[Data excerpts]
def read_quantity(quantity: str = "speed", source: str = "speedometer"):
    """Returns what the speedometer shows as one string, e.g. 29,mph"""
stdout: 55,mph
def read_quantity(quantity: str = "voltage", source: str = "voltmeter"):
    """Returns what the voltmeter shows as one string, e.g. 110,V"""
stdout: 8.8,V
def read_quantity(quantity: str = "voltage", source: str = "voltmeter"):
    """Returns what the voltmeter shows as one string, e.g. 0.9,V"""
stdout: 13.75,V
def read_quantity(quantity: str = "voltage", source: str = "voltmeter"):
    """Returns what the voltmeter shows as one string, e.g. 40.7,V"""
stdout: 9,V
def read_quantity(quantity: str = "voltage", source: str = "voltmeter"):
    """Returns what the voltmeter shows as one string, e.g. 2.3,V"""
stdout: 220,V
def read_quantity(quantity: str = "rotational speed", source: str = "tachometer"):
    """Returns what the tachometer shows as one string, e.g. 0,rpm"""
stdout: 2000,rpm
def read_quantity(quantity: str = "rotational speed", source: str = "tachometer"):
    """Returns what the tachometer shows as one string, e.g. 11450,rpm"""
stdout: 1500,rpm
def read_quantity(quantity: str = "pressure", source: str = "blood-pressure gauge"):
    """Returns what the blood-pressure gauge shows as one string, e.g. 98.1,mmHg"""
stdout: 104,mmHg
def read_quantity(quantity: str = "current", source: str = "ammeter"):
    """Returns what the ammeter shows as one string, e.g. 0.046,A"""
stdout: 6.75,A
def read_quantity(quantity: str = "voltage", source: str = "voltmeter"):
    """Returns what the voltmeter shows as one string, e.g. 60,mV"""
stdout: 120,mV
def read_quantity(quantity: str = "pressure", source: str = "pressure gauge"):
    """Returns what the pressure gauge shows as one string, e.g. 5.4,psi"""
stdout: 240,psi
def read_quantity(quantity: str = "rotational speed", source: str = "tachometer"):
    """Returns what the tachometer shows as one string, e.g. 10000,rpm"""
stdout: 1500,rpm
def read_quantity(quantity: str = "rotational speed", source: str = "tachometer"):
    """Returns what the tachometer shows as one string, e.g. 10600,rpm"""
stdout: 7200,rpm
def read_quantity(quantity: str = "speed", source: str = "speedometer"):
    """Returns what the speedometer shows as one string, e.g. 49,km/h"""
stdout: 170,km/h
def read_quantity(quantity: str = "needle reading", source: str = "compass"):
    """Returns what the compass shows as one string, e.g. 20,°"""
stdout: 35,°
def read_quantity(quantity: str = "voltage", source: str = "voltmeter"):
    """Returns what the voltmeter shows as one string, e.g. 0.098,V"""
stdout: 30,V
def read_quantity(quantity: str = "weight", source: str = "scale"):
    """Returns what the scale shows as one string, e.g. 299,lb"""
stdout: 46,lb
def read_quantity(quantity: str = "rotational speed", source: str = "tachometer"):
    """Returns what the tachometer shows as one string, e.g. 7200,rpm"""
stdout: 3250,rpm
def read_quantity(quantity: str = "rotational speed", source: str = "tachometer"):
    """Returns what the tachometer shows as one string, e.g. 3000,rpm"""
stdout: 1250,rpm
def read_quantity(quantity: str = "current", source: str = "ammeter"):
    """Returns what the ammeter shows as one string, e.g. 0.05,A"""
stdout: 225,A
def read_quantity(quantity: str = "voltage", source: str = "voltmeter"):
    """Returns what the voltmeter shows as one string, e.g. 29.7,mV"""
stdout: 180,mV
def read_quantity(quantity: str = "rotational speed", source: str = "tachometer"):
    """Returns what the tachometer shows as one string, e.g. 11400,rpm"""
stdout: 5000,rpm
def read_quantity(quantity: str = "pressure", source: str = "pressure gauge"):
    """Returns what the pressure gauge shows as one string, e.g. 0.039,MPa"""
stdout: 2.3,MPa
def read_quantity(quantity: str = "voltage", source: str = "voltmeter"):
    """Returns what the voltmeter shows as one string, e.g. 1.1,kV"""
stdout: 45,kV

• TASK:
Rewrite the listing above with every occurrence of "voltmeter" replaced by "voltage meter", keeping all other text as it is.

• EXPECTED ANSWER:
def read_quantity(quantity: str = "speed", source: str = "speedometer"):
    """Returns what the speedometer shows as one string, e.g. 29,mph"""
stdout: 55,mph
def read_quantity(quantity: str = "voltage", source: str = "voltage meter"):
    """Returns what the voltage meter shows as one string, e.g. 110,V"""
stdout: 8.8,V
def read_quantity(quantity: str = "voltage", source: str = "voltage meter"):
    """Returns what the voltage meter shows as one string, e.g. 0.9,V"""
stdout: 13.75,V
def read_quantity(quantity: str = "voltage", source: str = "voltage meter"):
    """Returns what the voltage meter shows as one string, e.g. 40.7,V"""
stdout: 9,V
def read_quantity(quantity: str = "voltage", source: str = "voltage meter"):
    """Returns what the voltage meter shows as one string, e.g. 2.3,V"""
stdout: 220,V
def read_quantity(quantity: str = "rotational speed", source: str = "tachometer"):
    """Returns what the tachometer shows as one string, e.g. 0,rpm"""
stdout: 2000,rpm
def read_quantity(quantity: str = "rotational speed", source: str = "tachometer"):
    """Returns what the tachometer shows as one string, e.g. 11450,rpm"""
stdout: 1500,rpm
def read_quantity(quantity: str = "pressure", source: str = "blood-pressure gauge"):
    """Returns what the blood-pressure gauge shows as one string, e.g. 98.1,mmHg"""
stdout: 104,mmHg
def read_quantity(quantity: str = "current", source: str = "ammeter"):
    """Returns what the ammeter shows as one string, e.g. 0.046,A"""
stdout: 6.75,A
def read_quantity(quantity: str = "voltage", source: str = "voltage meter"):
    """Returns what the voltage meter shows as one string, e.g. 60,mV"""
stdout: 120,mV
def read_quantity(quantity: str = "pressure", source: str = "pressure gauge"):
    """Returns what the pressure gauge shows as one string, e.g. 5.4,psi"""
stdout: 240,psi
def read_quantity(quantity: str = "rotational speed", source: str = "tachometer"):
    """Returns what the tachometer shows as one string, e.g. 10000,rpm"""
stdout: 1500,rpm
def read_quantity(quantity: str = "rotational speed", source: str = "tachometer"):
    """Returns what the tachometer shows as one string, e.g. 10600,rpm"""
stdout: 7200,rpm
def read_quantity(quantity: str = "speed", source: str = "speedometer"):
    """Returns what the speedometer shows as one string, e.g. 49,km/h"""
stdout: 170,km/h
def read_quantity(quantity: str = "needle reading", source: str = "compass"):
    """Returns what the compass shows as one string, e.g. 20,°"""
stdout: 35,°
def read_quantity(quantity: str = "voltage", source: str = "voltage meter"):
    """Returns what the voltage meter shows as one string, e.g. 0.098,V"""
stdout: 30,V
def read_quantity(quantity: str = "weight", source: str = "scale"):
    """Returns what the scale shows as one string, e.g. 299,lb"""
stdout: 46,lb
def read_quantity(quantity: str = "rotational speed", source: str = "tachometer"):
    """Returns what the tachometer shows as one string, e.g. 7200,rpm"""
stdout: 3250,rpm
def read_quantity(quantity: str = "rotational speed", source: str = "tachometer"):
    """Returns what the tachometer shows as one string, e.g. 3000,rpm"""
stdout: 1250,rpm
def read_quantity(quantity: str = "current", source: str = "ammeter"):
    """Returns what the ammeter shows as one string, e.g. 0.05,A"""
stdout: 225,A
def read_quantity(quantity: str = "voltage", source: str = "voltage meter"):
    """Returns what the voltage meter shows as one string, e.g. 29.7,mV"""
stdout: 180,mV
def read_quantity(quantity: str = "rotational speed", source: str = "tachometer"):
    """Returns what the tachometer shows as one string, e.g. 11400,rpm"""
stdout: 5000,rpm
def read_quantity(quantity: str = "pressure", source: str = "pressure gauge"):
    """Returns what the pressure gauge shows as one string, e.g. 0.039,MPa"""
stdout: 2.3,MPa
def read_quantity(quantity: str = "voltage", source: str = "voltage meter"):
    """Returns what the voltage meter shows as one string, e.g. 1.1,kV"""
stdout: 45,kV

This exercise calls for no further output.